# Blueflames



## WOODBUTCHER (Jan 2, 2007)

ahhhhhh blueflames at 550 degrees........


JOTUL F500 Oslo


----------



## WOODBUTCHER (Jan 2, 2007)

Hmm hears the picture that didnt post


----------



## Mike Wilson (Jan 2, 2007)

THAT's what you want to see!   Nice shot.

-- Mike


----------



## WOODBUTCHER (Jan 2, 2007)

Mike.......nice Jotul insert ! hows the winter over there....supposed to be in the 50's next few days here.


----------



## Mike Wilson (Jan 2, 2007)

Winter, what winter?  I feel like I moved down to North Carolina... which is fine with me!

Yeah, I love the insert, best thing to make it into the home in years.  
Where are you located?  Up here its about 50 degrees or so right now, pretty windy though.   I'm on an "evening burn" schedule because of the temperatures... I burn form 5PM to dawn, with the last load of wood going in at 11PM.  

-- Mike


----------



## WOODBUTCHER (Jan 2, 2007)

I'm located in Northeast CT .....about 50 here with high winds. Burning at night also.........I cant remeber the last time the ground wasnt frozen by January.......the loggers cant skid......the famers cant spread the fields......I just hope winter doesnt finally arrive for easter and we have a short spring......


----------



## Roospike (Jan 3, 2007)

Ah Yes, BLUE flames ........... life is good.

I get a *lot* of blue flames with Hedge wood


----------



## Mike Wilson (Jan 3, 2007)

WOODBUTCHER said:
			
		

> I'm located in Northeast CT .....about 50 here with high winds. Burning at night also.........I cant remeber the last time the ground wasnt frozen by January.......the loggers cant skid......the famers cant spread the fields......I just hope winter doesnt finally arrive for easter and we have a short spring......
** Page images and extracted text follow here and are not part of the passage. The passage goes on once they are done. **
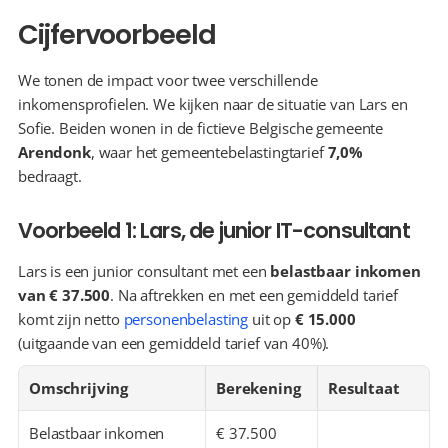
Cijfervoorbeeld
We tonen de impact voor twee verschillende 
inkomensprofielen. We kijken naar de situatie van Lars en 
Sofie. Beiden wonen in de fictieve Belgische gemeente 
Arendonk
, waar het gemeentebelastingtarief 
7,0%
bedraagt.
Voorbeeld 1: Lars, de junior IT-consultant
Lars is een junior consultant met een 
belastbaar inkomen 
van € 37.500
. Na aftrekken en met een gemiddeld tarief 
komt zijn netto 
personenbelasting
 uit op 
€ 15.000
(uitgaande van een gemiddeld tarief van 40%).
Omschrijving
Berekening
Resultaat
Belastbaar inkomen
€ 37.500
So you're just north of me then, I'm due south of Niantic or Old Lyme.  
Hey, the way we're going, there's not going to be any snow for the first 2 weeks of January... no complaints here, even if we do get a soggy March.

-- Mike


----------



## WOODBUTCHER (Jan 4, 2007)

Mike,
         I'm located right in Pomfret Ctr..........suposed to be 61 on Saturday OMG ! we have to be setting records soon.


----------